When Do We Get Protection From Medical Malpractice Trolls?

Dear President Obama,

It is admirable that you have decided to do something about the proliferation of frivolous patent lawsuits brought on by so called "patent trolls". These suits cost companies billions of dollars to defend each year and stifle technologic innovation. However, if you could be so kind as to extend your generosity, you will find that medical doctors too face similar litigation from trolls. If you replace the word "patent" with "medical malpractice," you will see that these abusers of the courts are just two sides of the same coin.

For instance, one of your proposals is to indemnify users of a disputed patent. Those tricky lawyers have been going after small businesses and individuals who are unknowingly using products where there is a contested patent. The attorneys figure it is easier to get small settlements from multiple individuals than it is to extract a large reward from a well armed Fortune 500 company. The same problems afflict the medical community. Whenever there is a recall of a defective medical device, the lawyers are out in force suing everybody who has ever laid a finger on the product, from the manufacturer to the hospitals to the physicians who innocently implanted the flawed equipment. We did not design the product. We did not make the product. We did not advertise for the product. Yet if there is a problem, we get a subpena delivered to our offices as we are dragged into another malpractice case. And unfortunately all too often the insurance companies will make a settlement rather than go through a protracted lawsuit. The malpractice troll wins again and lives another day to sue more innocent victims. This doesn't seem fair, does it?

Another one of your ideas to discourage patent trolls is to follow the English rule for collecting attorney fees. In other words, loser pays. That's a plan that physicians have been requesting for years. Most of these trolls, I mean ambulance chasers, I mean medical malpractice attorneys work on a contingency basis. They don't have much to lose by litigating knowing that they only have to pay their own expenses if they fail in court but hope to collect so much more from the defendants if they should prevail. Under the English rule, the winning defendants can demand that the plaintiffs pay all legal costs of both sides, thus putting a little more pressure on trolls to bring justifiable cases to court. If the administration can see the logic of protecting the technology business from frivolous lawsuits by imposing the English rule, doesn't it make sense to do the same for the health care industry which makes up 17% of the country's GDP?
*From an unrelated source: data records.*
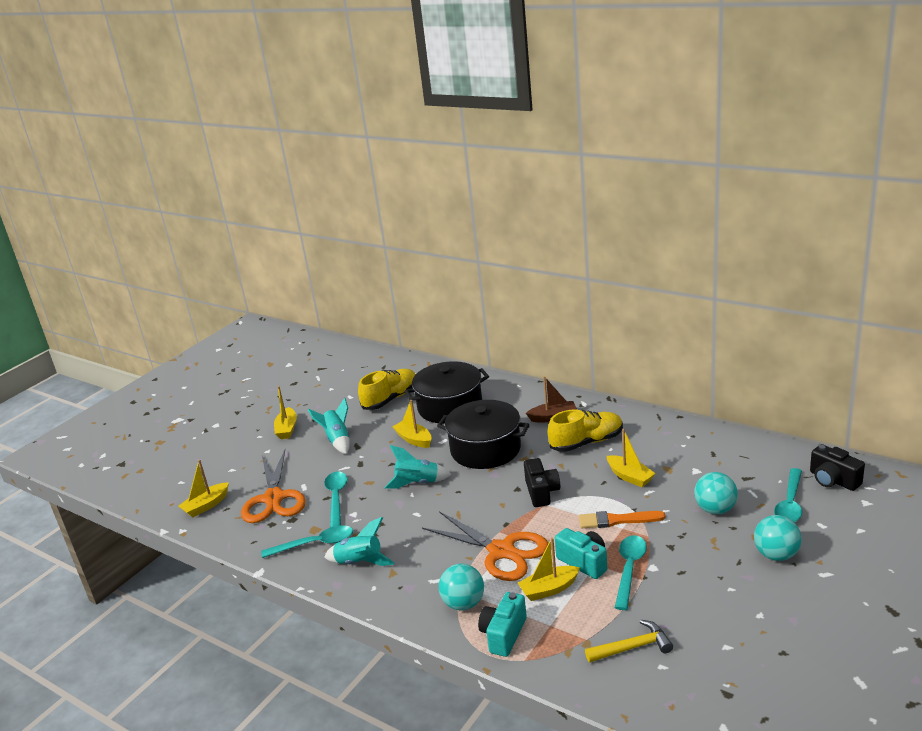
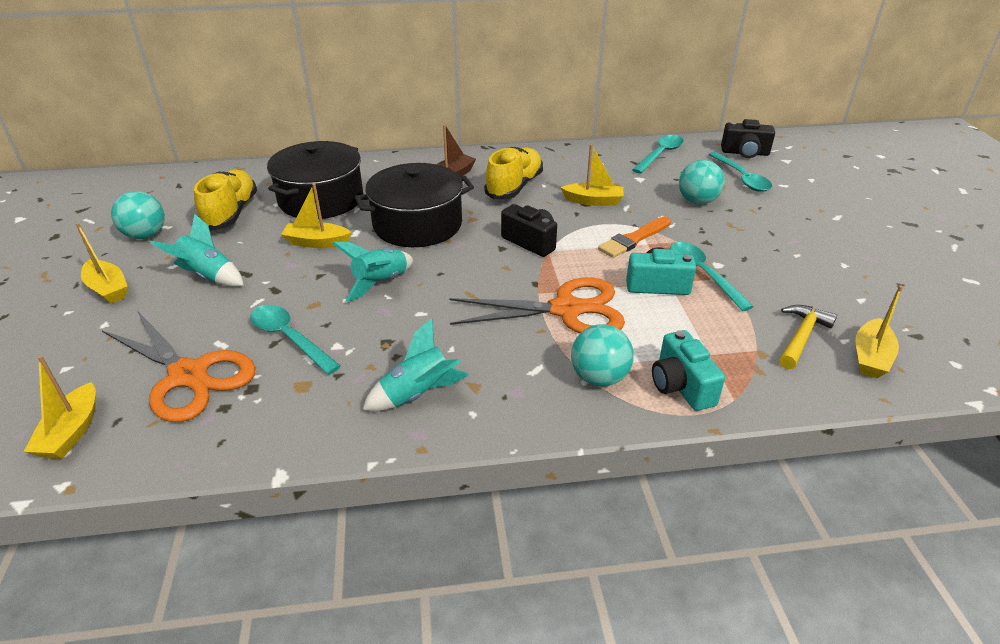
camera: 45 degrees left, 10 degrees up
turquoise spoon [261,525,353,558] -> turquoise spoon moved to [632,135,684,174]
yellow boat [518,538,580,601] -> yellow boat moved to [856,285,903,378]
turquoise ball [754,515,802,561] -> turquoise ball moved to [111,191,165,239]

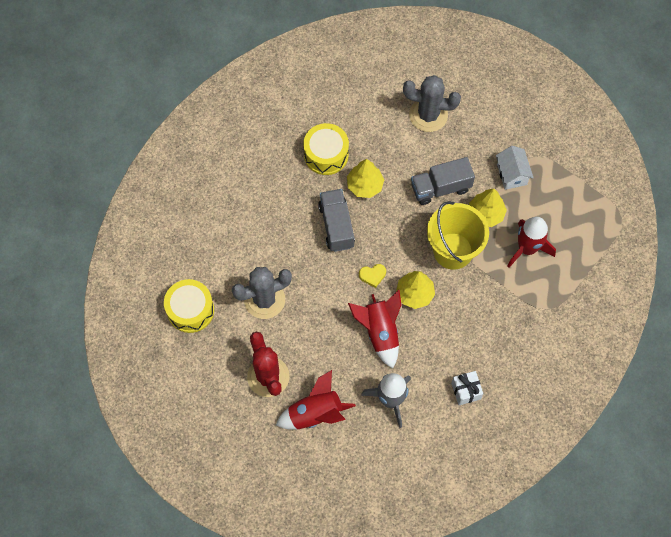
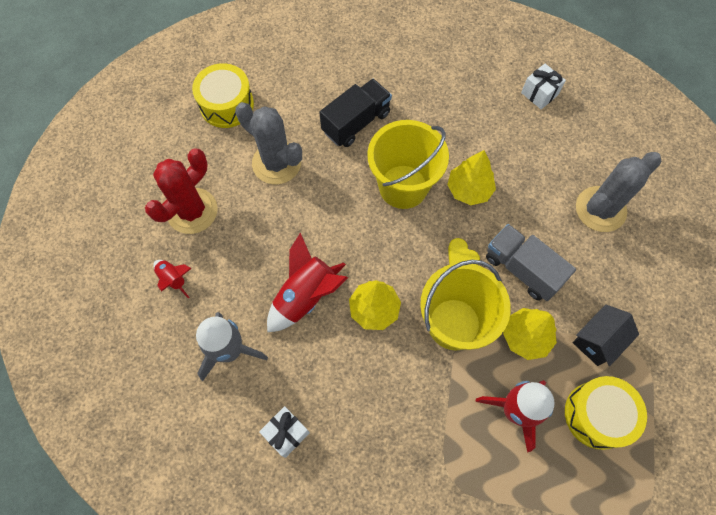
camera: 60 degrees right, 0 degrees up
red rocket [276,370,356,429] -> red rocket [153,260,192,298], size x0.53
yellow drum [303,123,349,175] -> yellow drum moved to [565,376,647,450]
grey truck [318,189,355,252] -> yellow bucket [367,120,449,209]
yellow heart [359,264,386,288] -> yellow heart moved to [448,238,480,265]
grey cactus [403,75,461,132] -> grey cactus turned 75 degrees clockwise [576,152,662,232]
white house [496,146,534,190] -> black house [573,304,639,366]
none -> black truck [319,79,392,147]
none -> white gift [521,64,566,109]

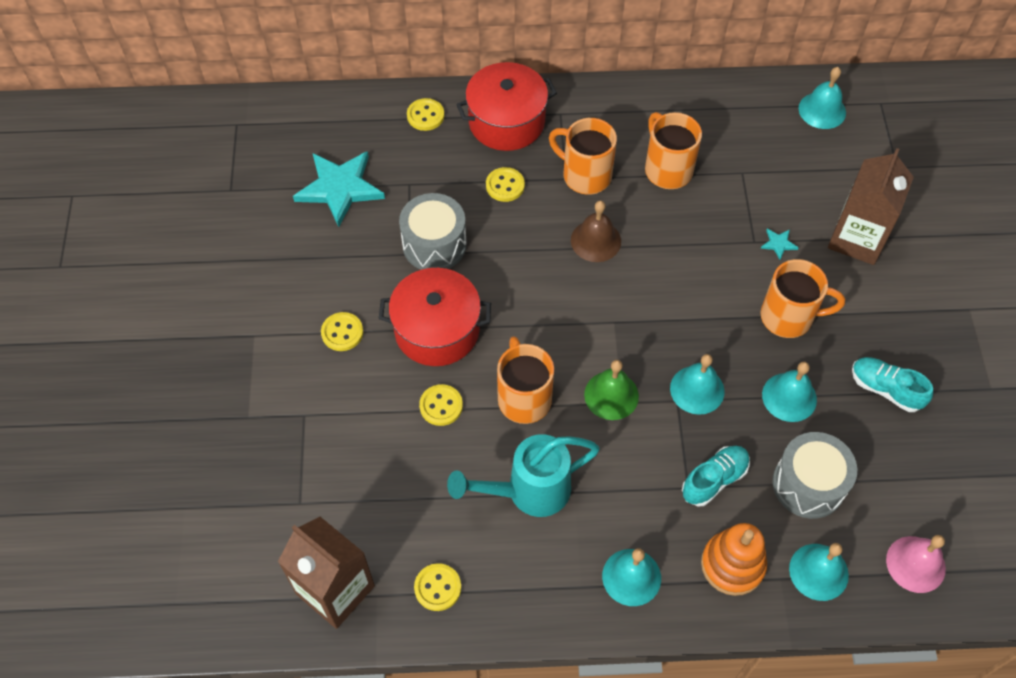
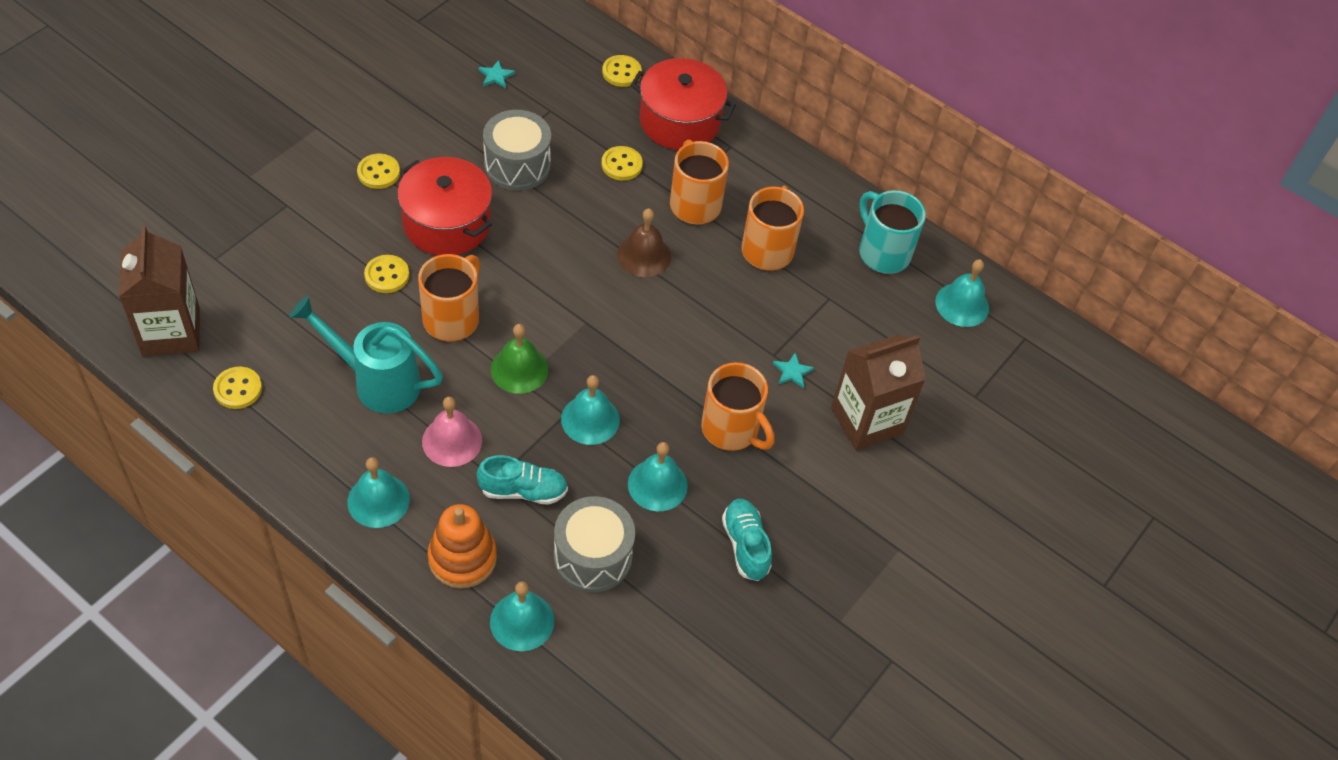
camera: 35 degrees right, 5 degrees down
turquoise star [293,151,385,227] -> turquoise star [479,60,515,88], size x0.40
pink bell [886,535,946,593] -> pink bell moved to [422,397,482,467]
none -> turquoise mug [859,190,926,274]

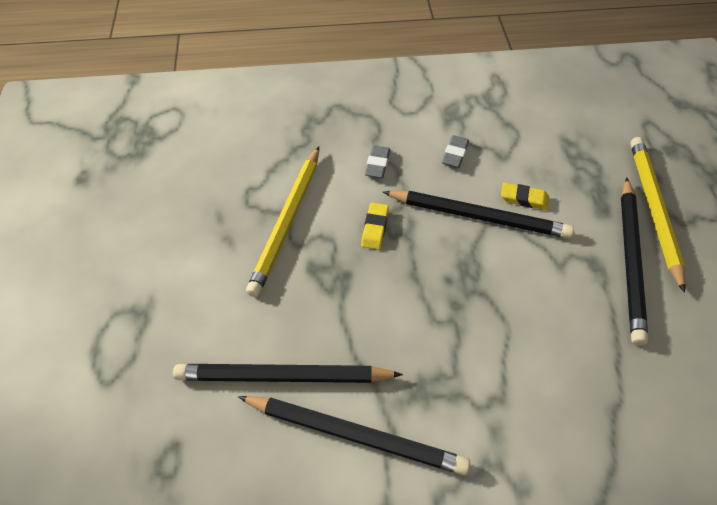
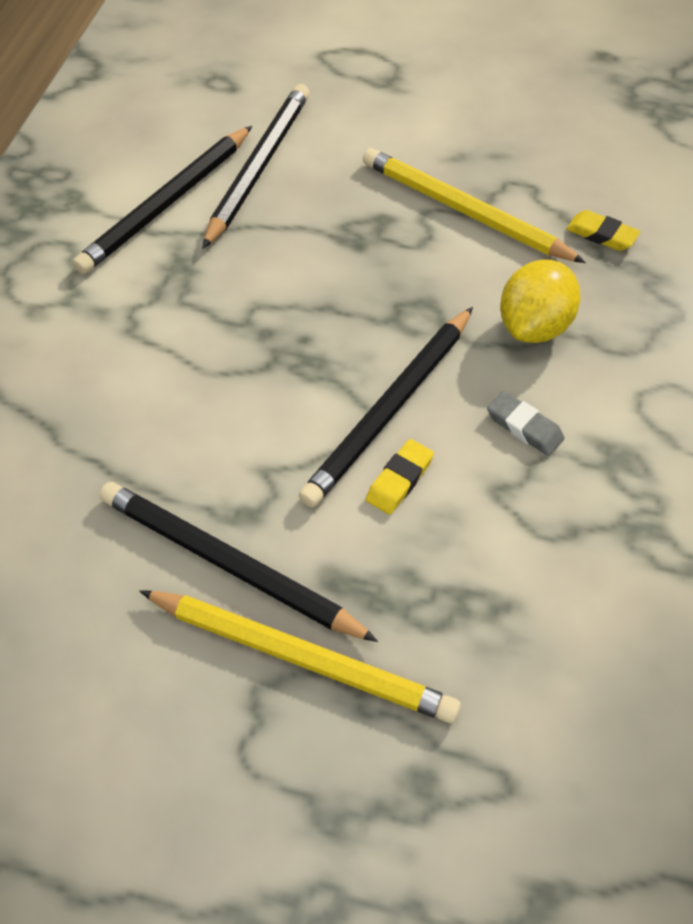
camera: 110 degrees right, 0 degrees up
yellow eraser [361,203,389,250] -> yellow eraser moved to [566,210,640,251]
grey eraser [365,145,390,178] -> yellow lemon [500,260,580,343]

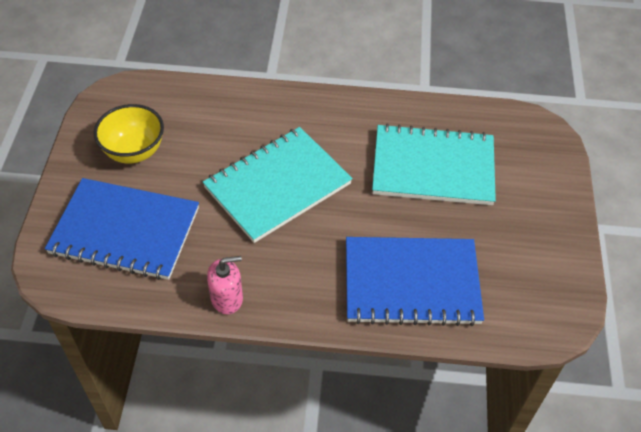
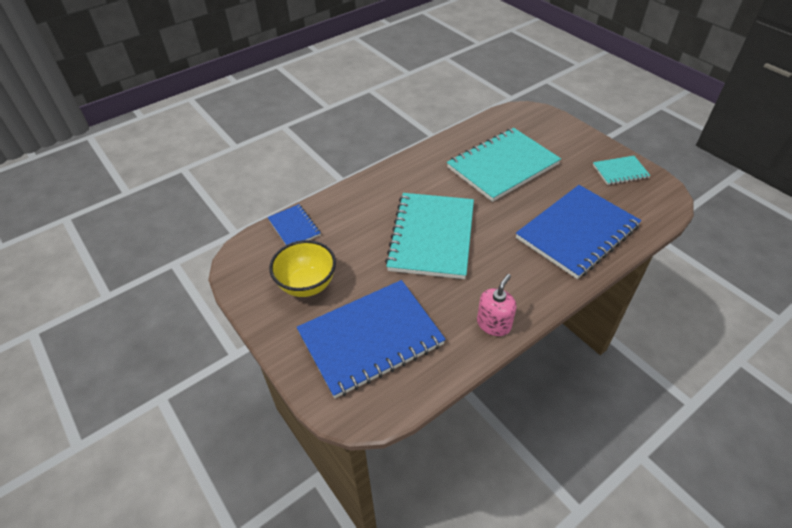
camera: 40 degrees left, 5 degrees down
none -> blue notebook [268,204,321,245]
none -> turquoise notebook [593,156,651,185]

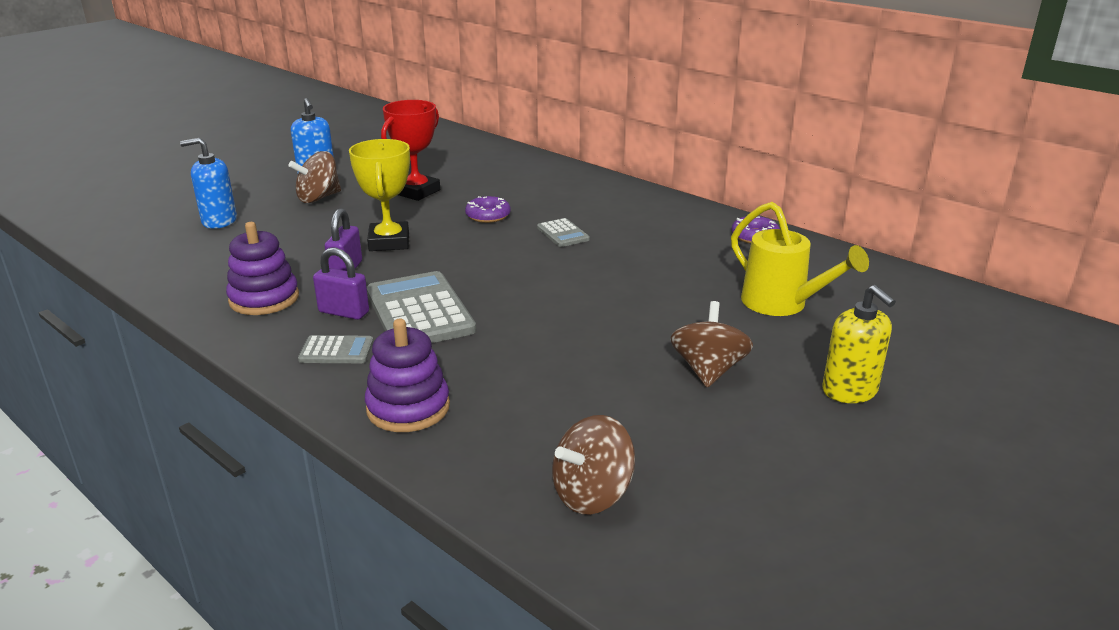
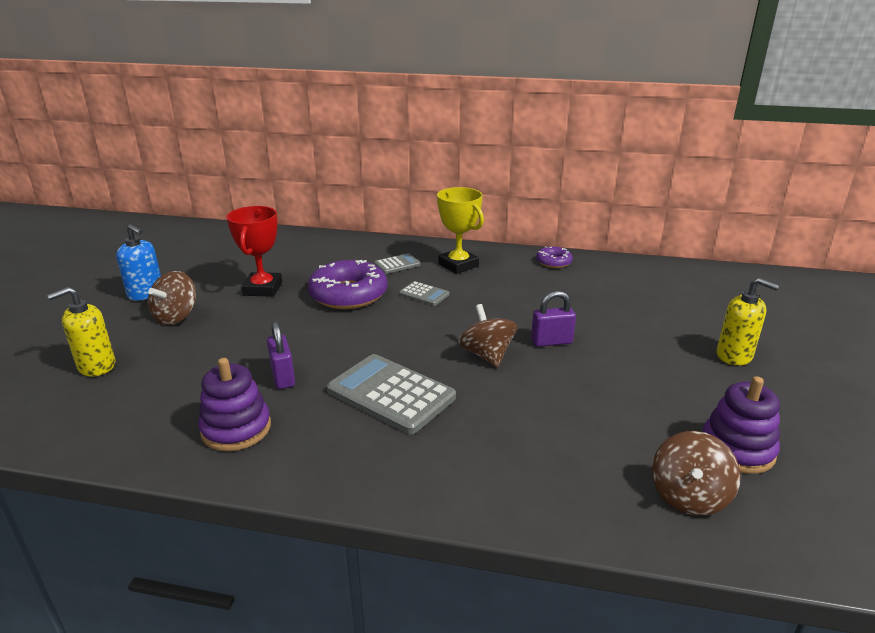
camera: 30 degrees left, 0 degrees up
blue soap dispenser [180,138,237,229] -> yellow soap dispenser [47,287,116,376]
grey calculator [298,335,374,363] -> grey calculator moved to [374,253,421,274]
purple padlock [313,247,369,320] -> purple padlock moved to [531,291,576,347]
yellow trophy [349,139,410,251] -> yellow trophy moved to [437,187,484,274]
purple stacking toy [365,319,450,432] -> purple stacking toy moved to [703,376,780,474]
purple donut [465,196,511,223] -> purple donut [308,260,388,309], size x1.98
brown spinning top [670,301,753,388] -> brown spinning top moved to [458,304,517,368]
yellow watering can [731,202,869,316] -> none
So please President Obama, you haven't shown much love to the doctors who are going to be at the vanguard of the millions of new patients you have shoehorned into the Affordable Care Act. Your legacy with the ACA will live or die by how well we treat all those people in our overcrowded and overbooked offices and hospital beds. However, if you expand your protection of innocent victims to include medical malpractice defendants, I think there is a good chance you will be under the good graces of the medical community again.